Regaining vascular access through extraction can be a valid option, but preventing venous occlusion by extracting superfluous leads is an unproven concept as extraction has been shown to damage the veins with possible venous thrombosis as a result [15, 16]. Still, venoplasty is a very safe procedure compared with extraction and is the preferred option any time a guidewire (and balloon) can cross an obstruction.

The arguments for severe tricuspid regurgitation from multiple leads passing the valve are limited and conflicting [17]. In contrast, lead extraction has been associated with significant new or increased tricuspid regurgitation in 12–14% of patients [18, 19].

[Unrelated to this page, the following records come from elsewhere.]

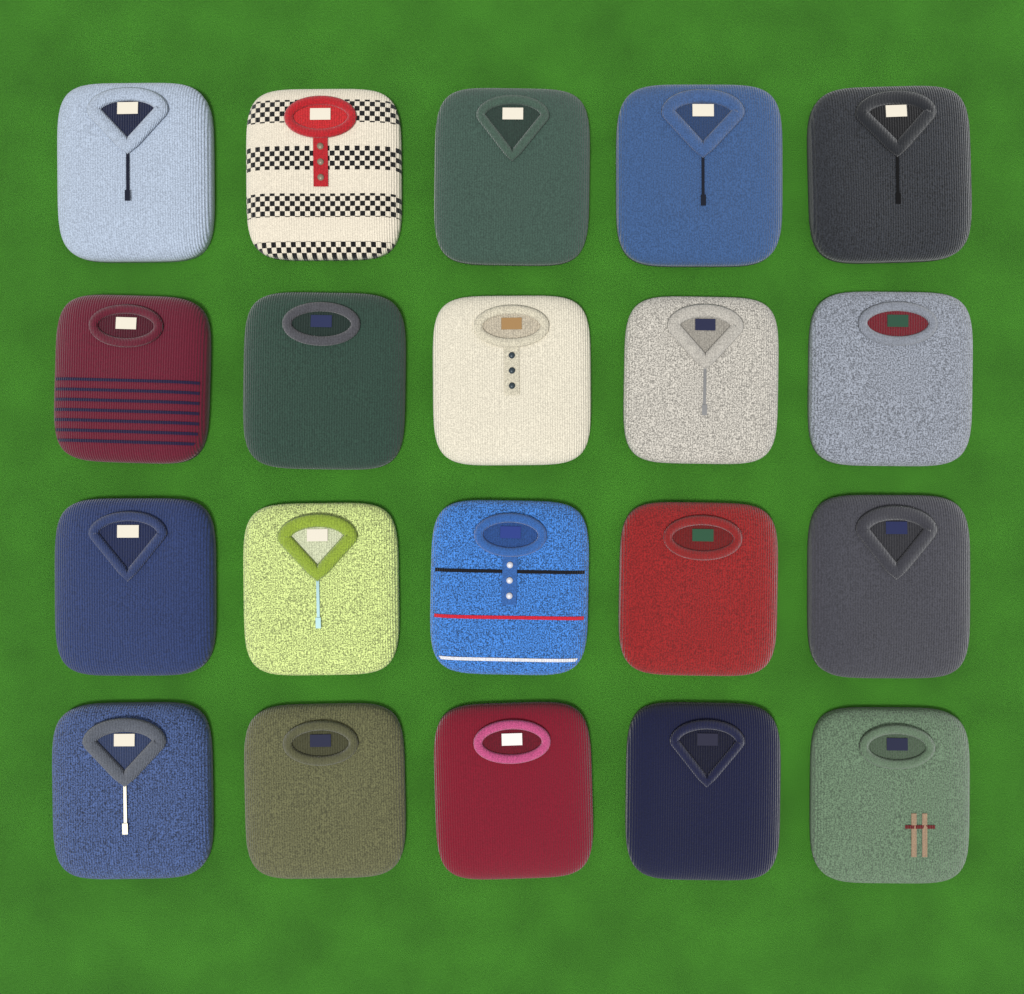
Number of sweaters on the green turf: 20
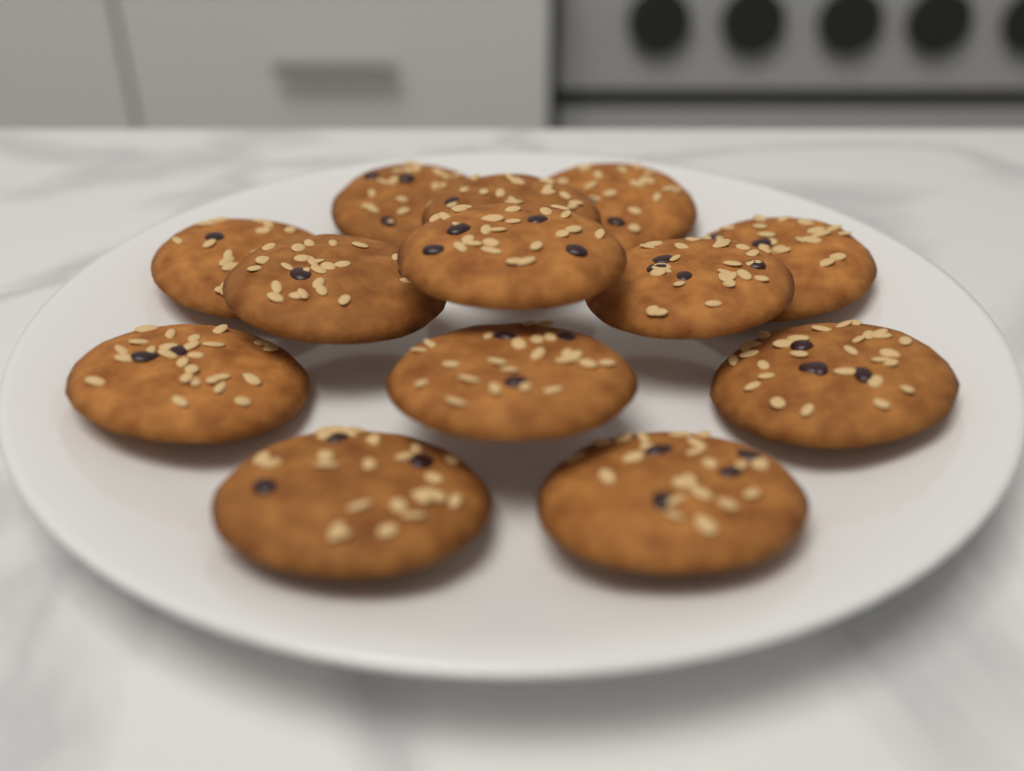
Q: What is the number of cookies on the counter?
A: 13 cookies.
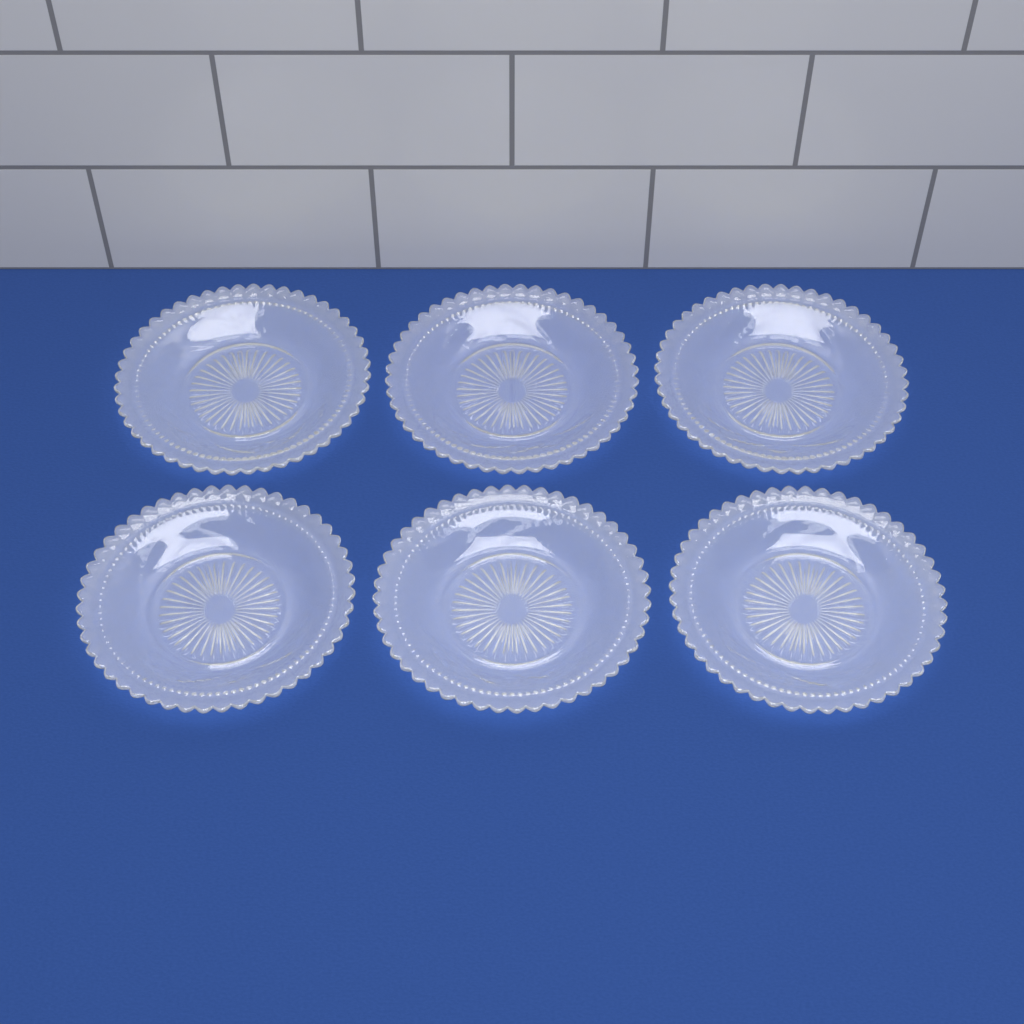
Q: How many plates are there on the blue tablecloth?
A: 6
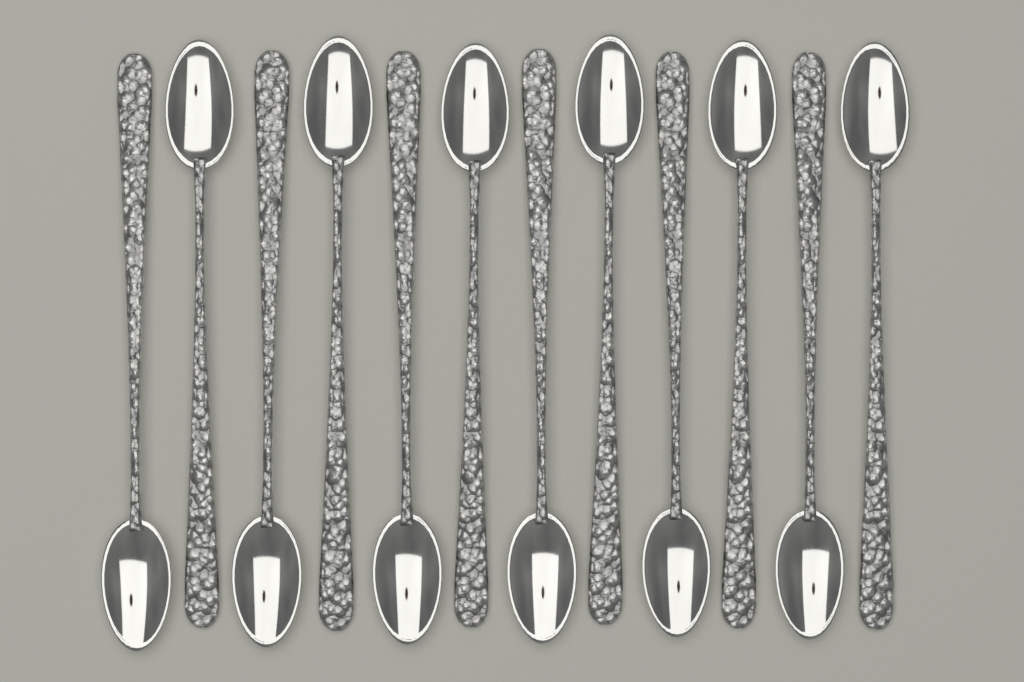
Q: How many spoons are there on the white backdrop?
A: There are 12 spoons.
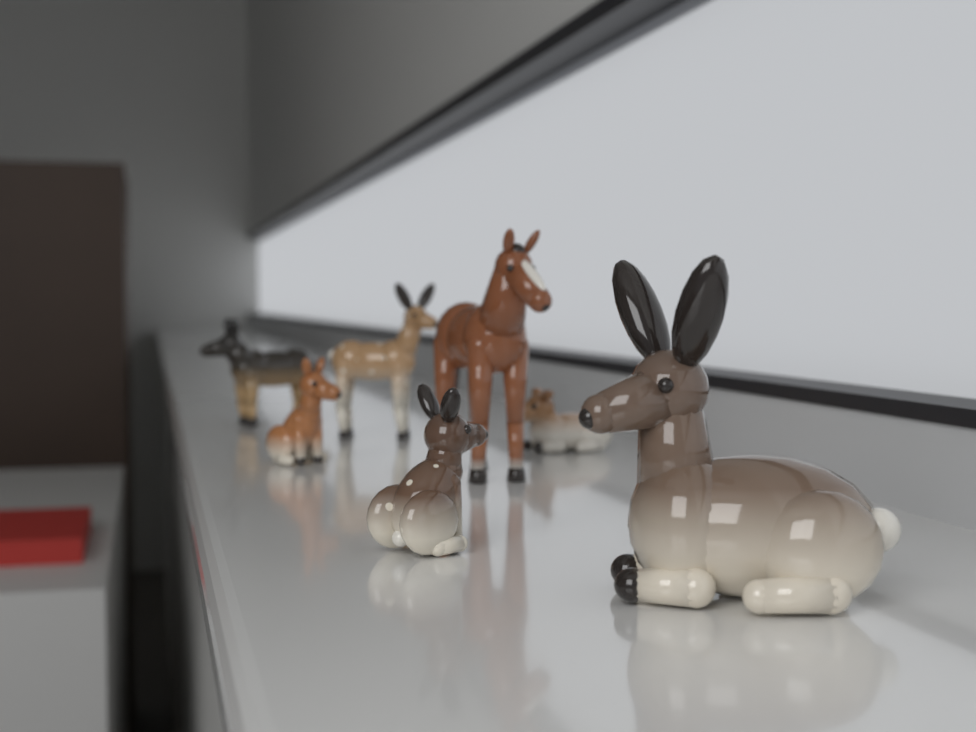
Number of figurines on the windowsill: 7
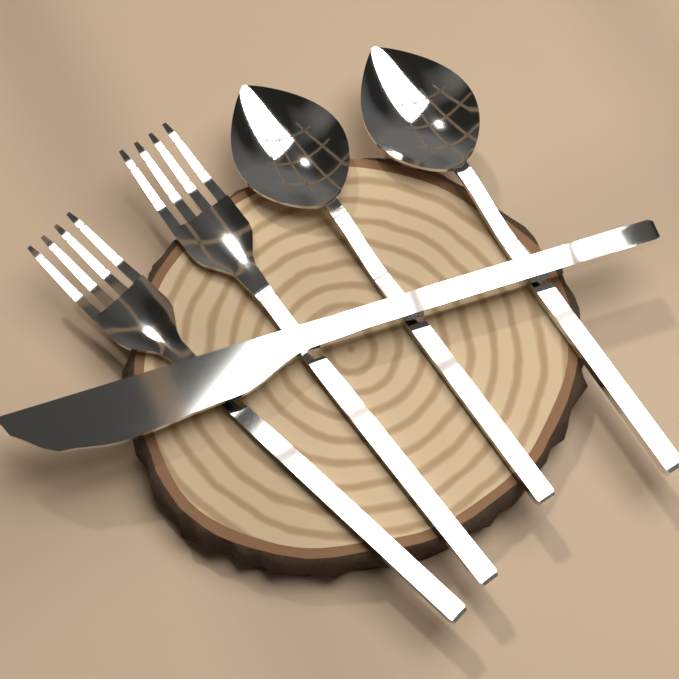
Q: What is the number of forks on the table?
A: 2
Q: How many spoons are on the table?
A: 2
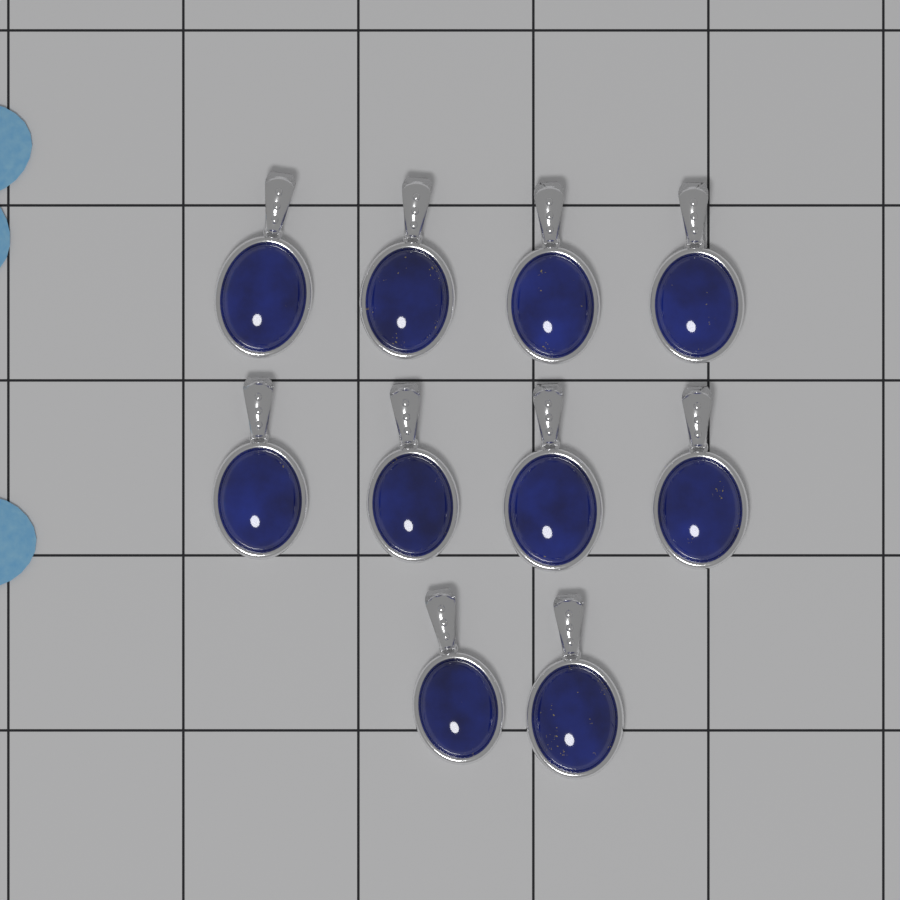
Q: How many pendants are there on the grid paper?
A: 10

Finally, one should realise that many complications are not caused by abandoned leads, but by the manner they are abandoned. Lead migration, skin erosion and electrical interference can all be avoided by adequate surgical techniques and properly securing and insulating the leads in the pocket. For example, Kirkfeldt et al. showed that for pacing devices complications during upgrade or lead revision are lower than with primary implants, but the reverse is true for ICD devices [20]. Enlarging existing pockets, relocating the device to a submuscular position if necessary and avoiding unnecessary bulk in the pocket by severing connectors of abandoned leads (instead of using end caps) is more important than extracting non-functional leads to avoid complications.


There is no evidence that extraction of non-functional or redundant leads improves the patient’s outcome, but it does expose them to unnecessary risks. Although decisions about extraction should be made in a team involving cardiologists, cardiac surgeons, intensive care specialists and infectiologists if applicable, it does not alter the evidence that adequately abandoning leads has a demonstrated lower complication rate without jeopardising the prognosis for the patients. A consequence of forsaking extraction of non-functional leads will be a lower demand for extraction procedures and this may have repercussions for maintaining the experience of all current extraction centres.

In conclusion, there should be the utmost constraint to extract non-functional leads, both from the perspective of patient-relevant outcomes and sensible healthcare expenditure. Device-related infections are and should remain the only important indication for lead extraction.